Set on the pilgrim route of the banks of the River Tay, Lindores Abbey (Church by the Water) was founded in 1191 by David Earl of Huntingdon on land gifted him by his brother King William I. Tironensian monks from France settled on the site, rich with fertile lands and strong trade links, creating a place of significance to Scottish royalty, warriors and enlightened horticulture and brewing over centuries. 

Lindores Abbey Distillery will commence distillation of its first spirit in October, using 100% Fife barley, overseen by Distillery Manager Gary Haggart and whisky consultant Andy Cant. With three unique stills and four traditional wooden washbacks built by renowned coppersmiths Forsyths of Rothes, and a two tonne mash tun, the distillery will produce 150,000 litres of spirit a year, to be stored in Woodford Reserve and Old Forester bourbon barrels from Kentucky.

Membership of the Lindores Abbey Preservation Society ensures the future of the spiritual home of Scotch whisky, with 1494 members receiving a bottle from the first Limited Edition bottling of Lindores Abbey Aqua Vitae (50CL, 40%ABV); a bottle (one of only 1494) from the first distillery bottling of Lindores Abbey Single Malt Whisky (70CL, 40%+ ABV), delivered when the distillery manager declares it ready. Also, the 1494 members will be given first offer on any other Limited Edition bottlings and rights to their own bottle number each time. These much sought after memberships are available for purchase through the Lindores Abbey website. 

In a unique move, Lindores Abbey Distillery will not produce gin from its new make spirit in the interim three year wait for Scotch whisky status. In-keeping with its unique heritage, Lindores Abbey will produce aqua vitae, initially for sale exclusively from the visitor centre in Newburgh. Taking inspiration from the provenance of the original brewing and agriculture of the Abbey grounds, Lindores Abbey Aqua Vitae will include herbs and spices which would have grown on the site in 1494 and been used in the spirit production. Bee hives are also being reintroduced to revive the honey production of the monks, and orchards are being planted where Scotland’s largest pear tree once stood. To take advantage of this innovation, an apothecary has been created within the visitor centre, overseen by Heriot Watt Brewing and Distilling graduate, Tim Foster. Foster is working with Haggart and the award-winning team behind Timberyard restaurant in Edinburgh to produce recipes and distilling techniques for Lindores Abbey Aqua Vitae, which will be available later this year.

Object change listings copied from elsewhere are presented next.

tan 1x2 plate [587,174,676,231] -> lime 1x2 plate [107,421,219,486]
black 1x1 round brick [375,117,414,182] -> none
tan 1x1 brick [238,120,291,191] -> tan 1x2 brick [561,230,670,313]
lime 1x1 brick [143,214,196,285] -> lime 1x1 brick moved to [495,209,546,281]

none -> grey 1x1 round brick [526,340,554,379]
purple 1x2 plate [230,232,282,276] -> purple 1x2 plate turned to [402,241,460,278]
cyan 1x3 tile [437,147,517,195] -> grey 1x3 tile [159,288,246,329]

Built directly on the site of the Lindores dairy farm steading Drew McKenzie Smith’s great grandfather bought in 1913, the Lindores Abbey Visitor Centre has been crafted from original Abbey stone. It features an illustrated history of the Tironensian monks who founded the Abbey. Masons, distillers, brewers, carpenters, blacksmiths, sculptors, painters, gardeners, beekeepers, farmers and husbandmen, they all played a part in the work of the Abbey, with around thirty monks at any one time based at Lindores during its existence. The records, artefacts and scriptures of their time at Lindores are displayed within the stunning new Cloister of the venue, which will also serve as a unique event and private dining space which can seat 60 guests at its stately 52 foot oak table. 

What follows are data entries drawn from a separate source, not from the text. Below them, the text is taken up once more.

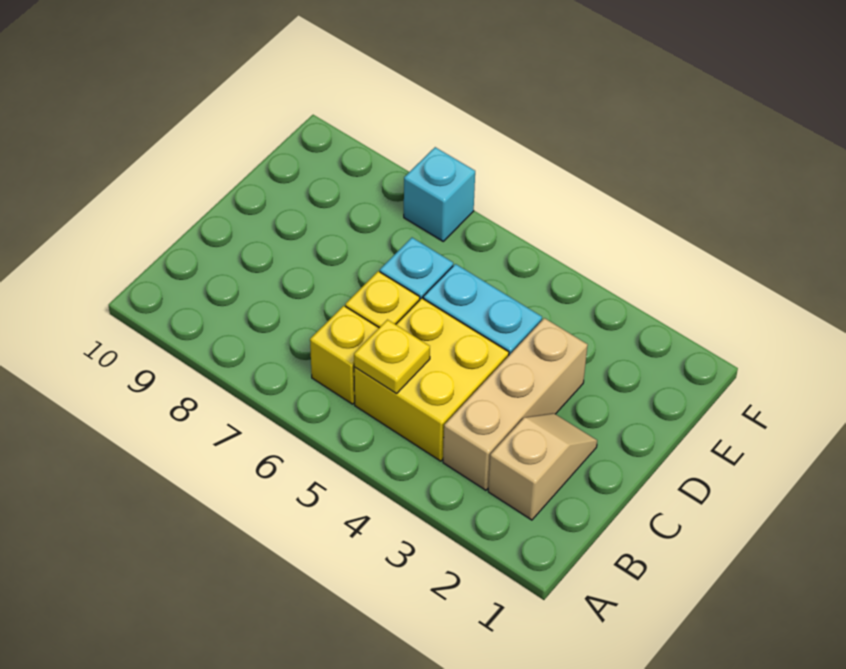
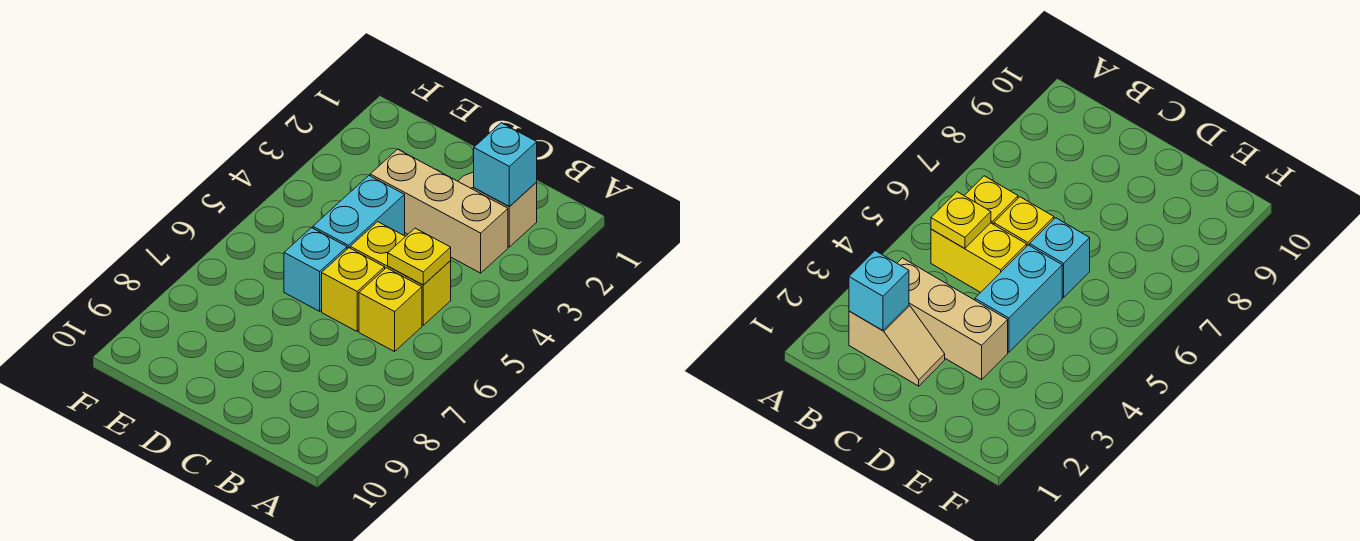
yellow 2x2 brick [354,298,509,461] -> yellow 1x2 brick [350,222,451,325]
cyan 1x1 brick [404,147,475,241] -> cyan 1x1 brick moved to [474,123,537,207]

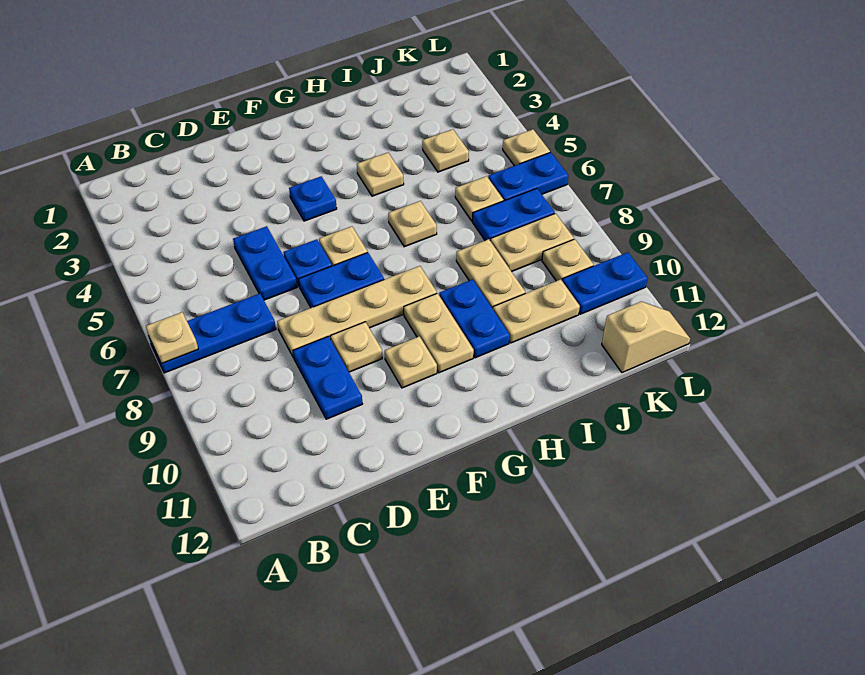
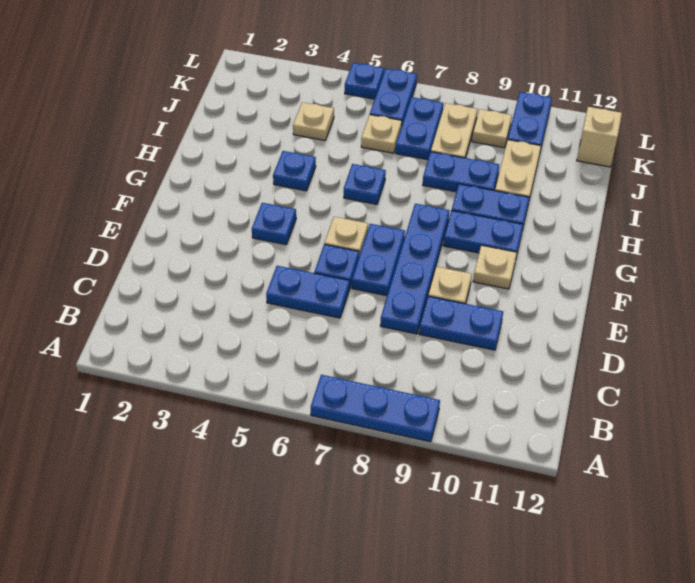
blue 1x3 plate [149,294,276,373] -> blue 1x3 plate turned to [311,375,440,442]
tan 1x1 plate [146,312,198,364] -> none
tan 1x4 plate [277,266,437,358] -> blue 1x4 plate [380,204,450,334]
tan 1x2 plate [404,293,474,373] -> blue 1x2 plate [443,211,523,256]
tan 1x1 plate [357,153,404,196] -> blue 1x1 plate [273,151,316,191]
tan 1x1 plate [388,201,437,247] -> blue 1x1 plate [344,164,386,204]
tan 1x2 plate [456,239,525,309] -> blue 1x2 plate [423,152,499,192]
tan 1x1 plate [503,129,550,166] -> blue 1x1 plate [345,63,384,99]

Lindores Abbey ruins, where William Wallace rested after the Battle of Black Earnside in 1298, the burial site of the first Duke of Rothesay, and a place of exceptional tranquility and beauty, will be open to the public as part of the visitor centre experience.

Organic Architects have been responsible for the design and delivery of the distillery buildings, which champions local sustainability and low carbon footprints with Denmylne wood and stone from nearby Clatchard Quarry. Visitor experience experts Bright 3D are responsible for the interior design and the fermented wooden washbacks came from Joseph Brown of Dufftown. Distilling will flow this year from the very same water supply as was first used in 1494, with the glass-fronted stillroom looking directly out over the Abbey grounds in full recognition of the incredible historical provenance of Scotch whisky’s oldest location.

Drew McKenzie Smith, Custodian of Lindores Abbey, said:

“Opening Lindores Abbey Distillery, at the spiritual home of Scotch whisky, is a special day for my family, colleagues, and the whisky community around the world. 

“20 years ago, when I first read that the earliest written reference to Scotch whisky distillation in Scotland cited Friar John Cor of Lindores’ commission by King James IV to turn 8 bolls of malt into Aqua Vitae it changed my life and gave me the purpose and ambition to preserve Lindores Abbey for generations to come.

“The late, great whisky writer Michael Jackson wrote of Lindores Abbey that ‘For the whisky lover, it is a pilgrimage’, so we are honoured today to share our vision for the future and the  award-winning Lindores Abbey single malt whisky which will safeguard this tranquil site of historic significance for generations to come.”